L'école Saint-Marc dans les années 1930

École chrétienne de garçons Saint-Marc en construction

A Trégunc, il n’y a pas d’école catholique de garçons. Il faudra attendre 1931 pour que le recteur Grall et les vicaires Rouallec et Bellec ouvrent l’école Saint-Marc, en référence au saint patron de la paroisse, route de Kerfeunteun, grande bâtisse avec un internat et un beau jardin pour les travaux pratiques des futurs paysans.

On dit Saint-Mar sans prononcer le C, je n’ai jamais su pourquoi, car en
breton on dit bien Mark, dans Pardon Mark qui a lieu le dernier dimanche
d’avril.
Les frères maristes, exilés en Grèce depuis la loi de 1905, sont venus en soutane. Ils devront se mettre en civil pour avoir le droit d’enseigner, en vertu de la même loi ; ce sont maintenant des Messieurs.
J’arrive en septembre 1936 à l’école Saint-Marc après quatre ans chez les sœurs, sachant parfaitement lire, écrire et compter.

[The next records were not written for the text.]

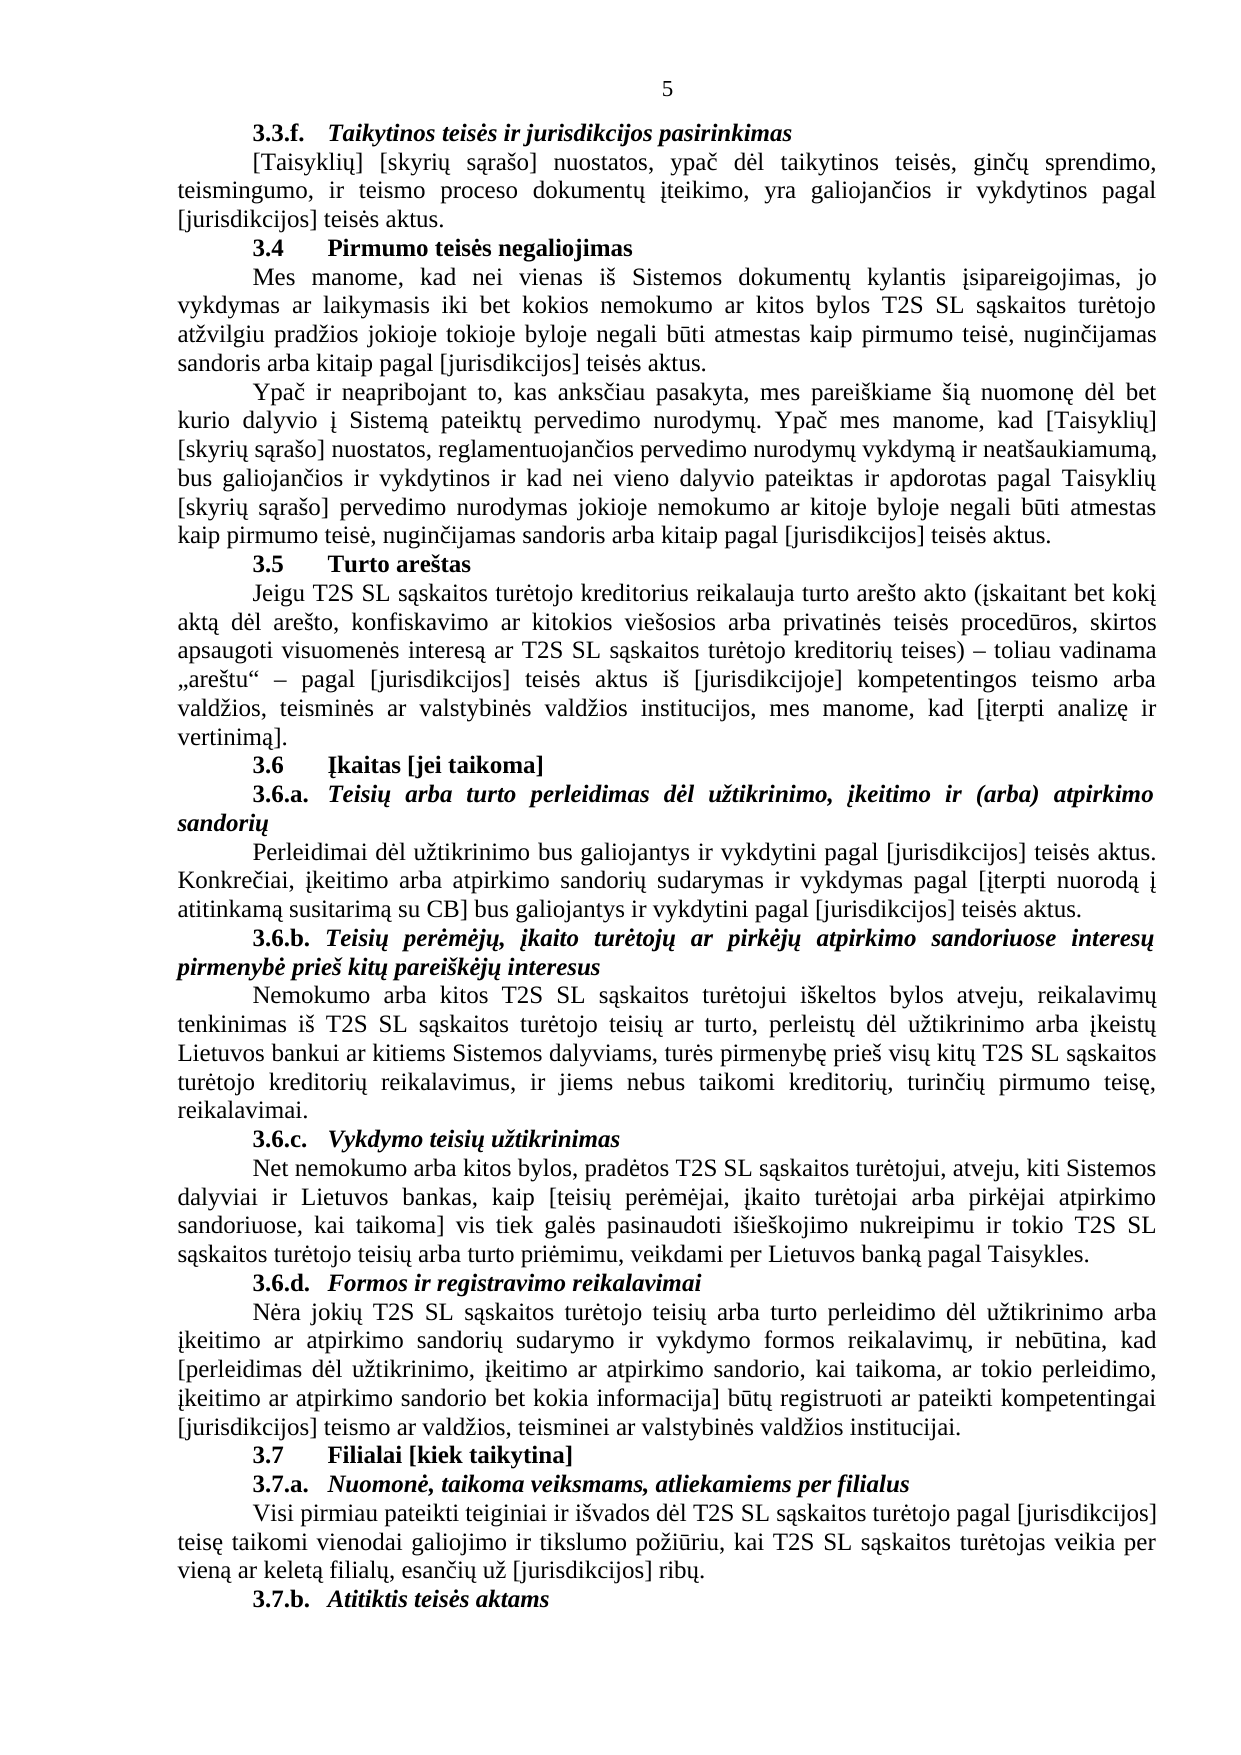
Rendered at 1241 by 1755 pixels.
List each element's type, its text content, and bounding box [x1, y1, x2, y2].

text 3.6.a. Teisių arba turto perleidimas dėl užtikrinimo, įkeitimo ir (arba) atpirkimo sandorių [177, 779, 1158, 837]
text 3.7.a. Nuomonė, taikoma veiksmams, atliekamiems per filialus [177, 1469, 1158, 1498]
text 3.6 Įkaitas [jei taikoma] [177, 751, 1158, 779]
text 3.4 Pirmumo teisės negaliojimas [177, 233, 1158, 262]
text Perleidimai dėl užtikrinimo bus galiojantys ir vykdytini pagal [jurisdikcijos] teisės aktus. Konkrečiai, įkeitimo arba atpirkimo sandorių sudarymas ir vykdymas pagal [įterpti nuorodą į atitinkamą susitarimą su CB] bus galiojantys ir vykdytini pagal [jurisdikcijos] teisės aktus. [177, 837, 1158, 923]
text [Taisyklių] [skyrių sąrašo] nuostatos, ypač dėl taikytinos teisės, ginčų sprendimo, teismingumo, ir teismo proceso dokumentų įteikimo, yra galiojančios ir vykdytinos pagal [jurisdikcijos] teisės aktus. [177, 147, 1158, 233]
text Jeigu T2S SL sąskaitos turėtojo kreditorius reikalauja turto arešto akto (įskaitant bet kokį aktą dėl arešto, konfiskavimo ar kitokios viešosios arba privatinės teisės procedūros, skirtos apsaugoti visuomenės interesą ar T2S SL sąskaitos turėtojo kreditorių teises) – toliau vadinama „areštu“ – pagal [jurisdikcijos] teisės aktus iš [jurisdikcijoje] kompetentingos teismo arba valdžios, teisminės ar valstybinės valdžios institucijos, mes manome, kad [įterpti analizę ir vertinimą]. [177, 578, 1158, 751]
text Nėra jokių T2S SL sąskaitos turėtojo teisių arba turto perleidimo dėl užtikrinimo arba įkeitimo ar atpirkimo sandorių sudarymo ir vykdymo formos reikalavimų, ir nebūtina, kad [perleidimas dėl užtikrinimo, įkeitimo ar atpirkimo sandorio, kai taikoma, ar tokio perleidimo, įkeitimo ar atpirkimo sandorio bet kokia informacija] būtų registruoti ar pateikti kompetentingai [jurisdikcijos] teismo ar valdžios, teisminei ar valstybinės valdžios institucijai. [177, 1297, 1158, 1441]
text Net nemokumo arba kitos bylos, pradėtos T2S SL sąskaitos turėtojui, atveju, kiti Sistemos dalyviai ir Lietuvos bankas, kaip [teisių perėmėjai, įkaito turėtojai arba pirkėjai atpirkimo sandoriuose, kai taikoma] vis tiek galės pasinaudoti išieškojimo nukreipimu ir tokio T2S SL sąskaitos turėtojo teisių arba turto priėmimu, veikdami per Lietuvos banką pagal Taisykles. [177, 1153, 1158, 1268]
text Ypač ir neapribojant to, kas anksčiau pasakyta, mes pareiškiame šią nuomonę dėl bet kurio dalyvio į Sistemą pateiktų pervedimo nurodymų. Ypač mes manome, kad [Taisyklių] [skyrių sąrašo] nuostatos, reglamentuojančios pervedimo nurodymų vykdymą ir neatšaukiamumą, bus galiojančios ir vykdytinos ir kad nei vieno dalyvio pateiktas ir apdorotas pagal Taisyklių [skyrių sąrašo] pervedimo nurodymas jokioje nemokumo ar kitoje byloje negali būti atmestas kaip pirmumo teisė, nuginčijamas sandoris arba kitaip pagal [jurisdikcijos] teisės aktus. [177, 377, 1158, 549]
text Mes manome, kad nei vienas iš Sistemos dokumentų kylantis įsipareigojimas, jo vykdymas ar laikymasis iki bet kokios nemokumo ar kitos bylos T2S SL sąskaitos turėtojo atžvilgiu pradžios jokioje tokioje byloje negali būti atmestas kaip pirmumo teisė, nuginčijamas sandoris arba kitaip pagal [jurisdikcijos] teisės aktus. [177, 262, 1158, 377]
text 3.5 Turto areštas [177, 549, 1158, 578]
text Visi pirmiau pateikti teiginiai ir išvados dėl T2S SL sąskaitos turėtojo pagal [jurisdikcijos] teisę taikomi vienodai galiojimo ir tikslumo požiūriu, kai T2S SL sąskaitos turėtojas veikia per vieną ar keletą filialų, esančių už [jurisdikcijos] ribų. [177, 1498, 1158, 1584]
text 3.3.f. Taikytinos teisės ir jurisdikcijos pasirinkimas [177, 118, 1158, 147]
text 3.7 Filialai [kiek taikytina] [177, 1441, 1158, 1469]
text Nemokumo arba kitos T2S SL sąskaitos turėtojui iškeltos bylos atveju, reikalavimų tenkinimas iš T2S SL sąskaitos turėtojo teisių ar turto, perleistų dėl užtikrinimo arba įkeistų Lietuvos bankui ar kitiems Sistemos dalyviams, turės pirmenybę prieš visų kitų T2S SL sąskaitos turėtojo kreditorių reikalavimus, ir jiems nebus taikomi kreditorių, turinčių pirmumo teisę, reikalavimai. [177, 981, 1158, 1124]
text 3.6.d. Formos ir registravimo reikalavimai [177, 1268, 1158, 1297]
text 3.7.b. Atitiktis teisės aktams [177, 1584, 1158, 1613]
text 3.6.b. Teisių perėmėjų, įkaito turėtojų ar pirkėjų atpirkimo sandoriuose interesų pirmenybė prieš kitų pareiškėjų interesus [177, 923, 1158, 981]
text 3.6.c. Vykdymo teisių užtikrinimas [177, 1124, 1158, 1153]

École Saint-Marc à Trégunc
Le certificat d’études

Au certificat d’études primaires de juin 1940, en pleine guerre, avant l’âge minimum requis de onze ans, bénéficiaire comme ma cousine Anne Duigou et Yvan Dervout d’une dérogation spéciale d’Albert Lebrun, président de la République pour peu de temps, nous avons été reçus tous les trois ; souvenir marquant de gosses, perdus parmi des grands.
Le certif, qu’on passait dans les locaux de l’école laïque à cinquante mètres de la maison, c’était quelque chose. Il y avait des problèmes de trains qui se croisent, de robinets qui coulent, une dictée, une rédaction… on devait dessiner une feuille de blé ou de carotte, chanter Le Chant du Départ ou La Marseillaise. Je doute que l’on demande de nos jours de telles compétences aux enfants de cet âge.
Au lieu de me laisser partir en sixième après le certif en septembre 1940, les Frères ont voulu me garder encore un an et j’ai intégré le cours supérieur. J’ai quitté l’école fin juin 1941. Je suis entré au collège en sautant la sixième, grosse erreur, l’enseignement primaire étant vraiment différent du secondaire, avec l’initiation au latin, aux rédactions, etc. Du coup, mais avec ce handicap, je serai le plus jeune de ma classe de cinquième.
A Saint-Marc, il n’y a donc pas de frères, seulement des Messieurs en costume ou blouse : monsieur Romain le directeur, monsieur Receveur au cours élémentaire, le bon monsieur Raynaud au cours moyen, monsieur Ronzon au cours supérieur, celui d’après le certif, surnommé Koffic (bedonnant) par les élèves et le terrible surveillant barbu monsieur Fraysse barbich gaor, barbiche de chèvre, adepte convaincu du châtiment corporel, en l’espèce des coups de règle sur les fesses, et unanimement détesté. Il y a aussi monsieur Georges l’économe, un peu le factotum de l’école, très estimé de tous. Je n’ai pas connu monsieur Joseph, mort au début de l’année 1936, il est enterré à Trégunc.

Le frère Paul
Frère Paul, directeur de l’école Saint-Marc, décédé subitement le 10 août 1964

A la rentrée de septembre 1941, on verra arriver de nouveaux frères, dont le Hongrois frère Paul. Les anciens Messieurs autorisés par Pétain devenu chef de l’État français vont reprendre la soutane et deviendront à nouveau des frères maristes. L’instruction y était sévère mais excellente, et d’autant plus méritoire que beaucoup des élèves venant de la campagne n’avaient que peu de notions de français. Ils auront vite fait de l’apprendre, le breton était interdit entre élèves. Monsieur Fraysse y veillait, et il valait mieux éviter d’avoir affaire à sa sévérité. Les gars du bourg comprenant le breton, ne serait-ce que pour pouvoir parler aux vieilles personnes, avaient un certain sentiment de supériorité qui sera vite balayé lorsque les petits paysans et les rares marins auront surmonté leur handicap. La cible principale de l’école était le milieu paysan. Comme tous les élèves, paysans ou pas, au cours supérieur, j’ai appris à semer, planter, greffer, bouturer et arpenter.
Dès l’arrivée des troupes d’occupation, la vie de l’école est perturbée ; une partie des locaux étant réquisitionnée pendant la cohabitation avec les soldats allemands, nous n’avons eu que de petits problèmes comme le vol d’une chambre à air d’auto destinée à équiper nos lance-pierres pour remplacer le caoutchouc carré introuvable.